Extract every line in the entries below that contains the string "YÜZME".

** start of EXERCISE INPUT **

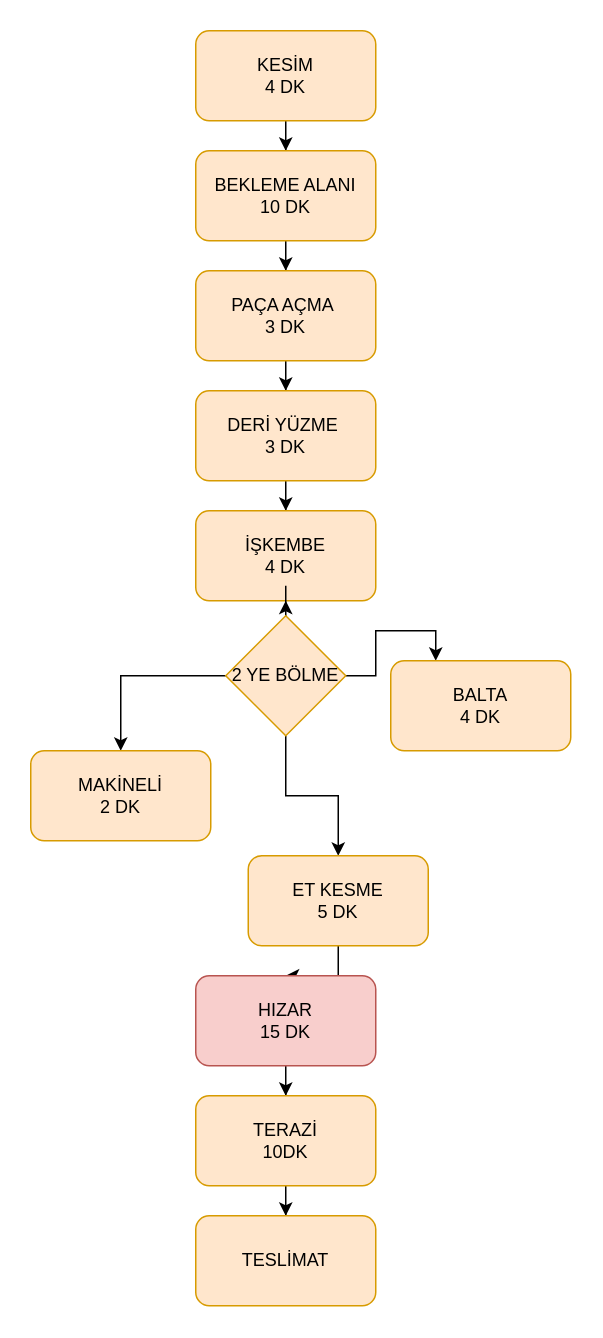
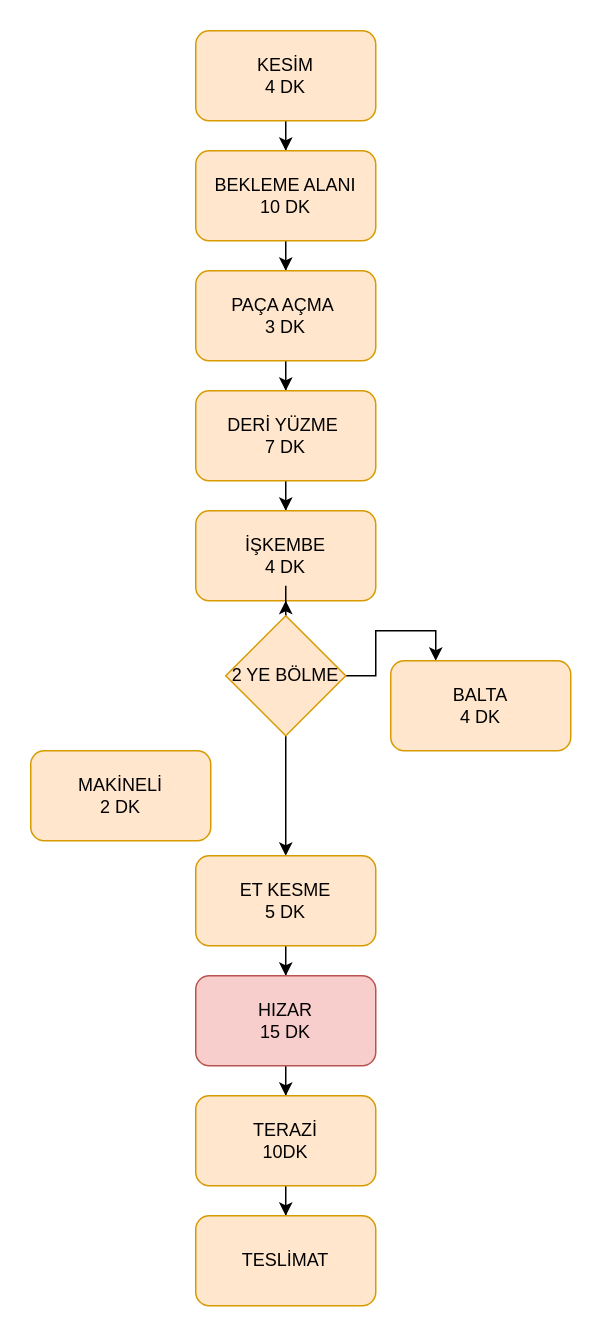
  <mxCell id="0" />
  <mxCell id="1" parent="0" />
  <mxCell id="2" style="edgeStyle=orthogonalEdgeStyle;rounded=0;orthogonalLoop=1;jettySize=auto;html=1;entryX=0.25;entryY=0;entryDx=0;entryDy=0;" edge="1" parent="1" source="16" target="17"><mxGeometry relative="1" as="geometry" /></mxCell>
- <mxCell id="3" style="edgeStyle=orthogonalEdgeStyle;rounded=0;orthogonalLoop=1;jettySize=auto;html=1;entryX=0.5;entryY=0;entryDx=0;entryDy=0;" edge="1" parent="1" source="16" target="13"><mxGeometry relative="1" as="geometry" /></mxCell>
  <mxCell id="4" value="" style="edgeStyle=orthogonalEdgeStyle;rounded=0;orthogonalLoop=1;jettySize=auto;html=1;" edge="1" parent="1" source="5" target="7"><mxGeometry relative="1" as="geometry" /></mxCell>
  <mxCell id="5" value="KESİM&lt;br&gt;4 DK" style="rounded=1;whiteSpace=wrap;html=1;fillColor=#ffe6cc;strokeColor=#d79b00;" vertex="1" parent="1"><mxGeometry x="130" y="20" width="120" height="60" as="geometry" /></mxCell>
  <mxCell id="6" value="" style="edgeStyle=orthogonalEdgeStyle;rounded=0;orthogonalLoop=1;jettySize=auto;html=1;" edge="1" parent="1" source="7" target="9"><mxGeometry relative="1" as="geometry" /></mxCell>
  <mxCell id="7" value="BEKLEME ALANI&lt;br&gt;10 DK" style="whiteSpace=wrap;html=1;rounded=1;fillColor=#ffe6cc;strokeColor=#d79b00;" vertex="1" parent="1"><mxGeometry x="130" y="100" width="120" height="60" as="geometry" /></mxCell>
  <mxCell id="8" value="" style="edgeStyle=orthogonalEdgeStyle;rounded=0;orthogonalLoop=1;jettySize=auto;html=1;" edge="1" parent="1" source="9" target="11"><mxGeometry relative="1" as="geometry" /></mxCell>
  <mxCell id="9" value="PAÇA AÇMA&amp;nbsp;&lt;br&gt;3 DK" style="whiteSpace=wrap;html=1;fillColor=#ffe6cc;strokeColor=#d79b00;rounded=1;" vertex="1" parent="1"><mxGeometry x="130" y="180" width="120" height="60" as="geometry" /></mxCell>
  <mxCell id="10" value="" style="edgeStyle=orthogonalEdgeStyle;rounded=0;orthogonalLoop=1;jettySize=auto;html=1;" edge="1" parent="1" source="11" target="12"><mxGeometry relative="1" as="geometry" /></mxCell>
- <mxCell id="11" value="DERİ YÜZME&amp;nbsp;&lt;br&gt;3 DK" style="whiteSpace=wrap;html=1;fillColor=#ffe6cc;strokeColor=#d79b00;rounded=1;" vertex="1" parent="1"><mxGeometry x="130" y="260" width="120" height="60" as="geometry" /></mxCell>
+ <mxCell id="11" value="DERİ YÜZME&amp;nbsp;&lt;br&gt;7 DK" style="whiteSpace=wrap;html=1;fillColor=#ffe6cc;strokeColor=#d79b00;rounded=1;" vertex="1" parent="1"><mxGeometry x="130" y="260" width="120" height="60" as="geometry" /></mxCell>
  <mxCell id="12" value="İŞKEMBE&lt;br&gt;4 DK" style="whiteSpace=wrap;html=1;fillColor=#ffe6cc;strokeColor=#d79b00;rounded=1;" vertex="1" parent="1"><mxGeometry x="130" y="340" width="120" height="60" as="geometry" /></mxCell>
  <mxCell id="13" value="MAKİNELİ&lt;br&gt;2 DK" style="whiteSpace=wrap;html=1;fillColor=#ffe6cc;strokeColor=#d79b00;rounded=1;" vertex="1" parent="1"><mxGeometry x="20" y="500" width="120" height="60" as="geometry" /></mxCell>
  <mxCell id="14" value="" style="edgeStyle=orthogonalEdgeStyle;rounded=0;orthogonalLoop=1;jettySize=auto;html=1;" edge="1" parent="1" source="16" target="12"><mxGeometry relative="1" as="geometry" /></mxCell>
  <mxCell id="15" value="" style="edgeStyle=orthogonalEdgeStyle;rounded=0;orthogonalLoop=1;jettySize=auto;html=1;" edge="1" parent="1" source="16" target="19"><mxGeometry relative="1" as="geometry" /></mxCell>
  <mxCell id="16" value="2 YE BÖLME" style="rhombus;whiteSpace=wrap;html=1;fillColor=#ffe6cc;strokeColor=#d79b00;" vertex="1" parent="1"><mxGeometry x="150" y="410" width="80" height="80" as="geometry" /></mxCell>
  <mxCell id="17" value="BALTA&lt;br&gt;4 DK" style="whiteSpace=wrap;html=1;fillColor=#ffe6cc;strokeColor=#d79b00;rounded=1;" vertex="1" parent="1"><mxGeometry x="260" y="440" width="120" height="60" as="geometry" /></mxCell>
  <mxCell id="18" value="" style="edgeStyle=orthogonalEdgeStyle;rounded=0;orthogonalLoop=1;jettySize=auto;html=1;" edge="1" parent="1" source="19" target="21"><mxGeometry relative="1" as="geometry" /></mxCell>
- <mxCell id="19" value="ET KESME&lt;br&gt;5 DK" style="rounded=1;whiteSpace=wrap;html=1;fillColor=#ffe6cc;strokeColor=#d79b00;" vertex="1" parent="1"><mxGeometry x="165" y="570" width="120" height="60" as="geometry" /></mxCell>
+ <mxCell id="19" value="ET KESME&lt;br&gt;5 DK" style="rounded=1;whiteSpace=wrap;html=1;fillColor=#ffe6cc;strokeColor=#d79b00;" vertex="1" parent="1"><mxGeometry x="130" y="570" width="120" height="60" as="geometry" /></mxCell>
  <mxCell id="20" value="" style="edgeStyle=orthogonalEdgeStyle;rounded=0;orthogonalLoop=1;jettySize=auto;html=1;" edge="1" parent="1" source="21" target="23"><mxGeometry relative="1" as="geometry" /></mxCell>
  <mxCell id="21" value="HIZAR&lt;br&gt;15 DK" style="whiteSpace=wrap;html=1;fillColor=#f8cecc;strokeColor=#b85450;rounded=1;" vertex="1" parent="1"><mxGeometry x="130" y="650" width="120" height="60" as="geometry" /></mxCell>
  <mxCell id="22" value="" style="edgeStyle=orthogonalEdgeStyle;rounded=0;orthogonalLoop=1;jettySize=auto;html=1;" edge="1" parent="1" source="23" target="24"><mxGeometry relative="1" as="geometry" /></mxCell>
  <mxCell id="23" value="TERAZİ&lt;br&gt;10DK" style="whiteSpace=wrap;html=1;fillColor=#ffe6cc;strokeColor=#d79b00;rounded=1;" vertex="1" parent="1"><mxGeometry x="130" y="730" width="120" height="60" as="geometry" /></mxCell>
  <mxCell id="24" value="TESLİMAT" style="whiteSpace=wrap;html=1;fillColor=#ffe6cc;strokeColor=#d79b00;rounded=1;" vertex="1" parent="1"><mxGeometry x="130" y="810" width="120" height="60" as="geometry" /></mxCell>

** end of EXERCISE INPUT **

▸ **FULL SOLUTION**
- <mxCell id="11" value="DERİ YÜZME&amp;nbsp;&lt;br&gt;3 DK" style="whiteSpace=wrap;html=1;fillColor=#ffe6cc;strokeColor=#d79b00;rounded=1;" vertex="1" parent="1"><mxGeometry x="130" y="260" width="120" height="60" as="geometry" /></mxCell>
+ <mxCell id="11" value="DERİ YÜZME&amp;nbsp;&lt;br&gt;7 DK" style="whiteSpace=wrap;html=1;fillColor=#ffe6cc;strokeColor=#d79b00;rounded=1;" vertex="1" parent="1"><mxGeometry x="130" y="260" width="120" height="60" as="geometry" /></mxCell>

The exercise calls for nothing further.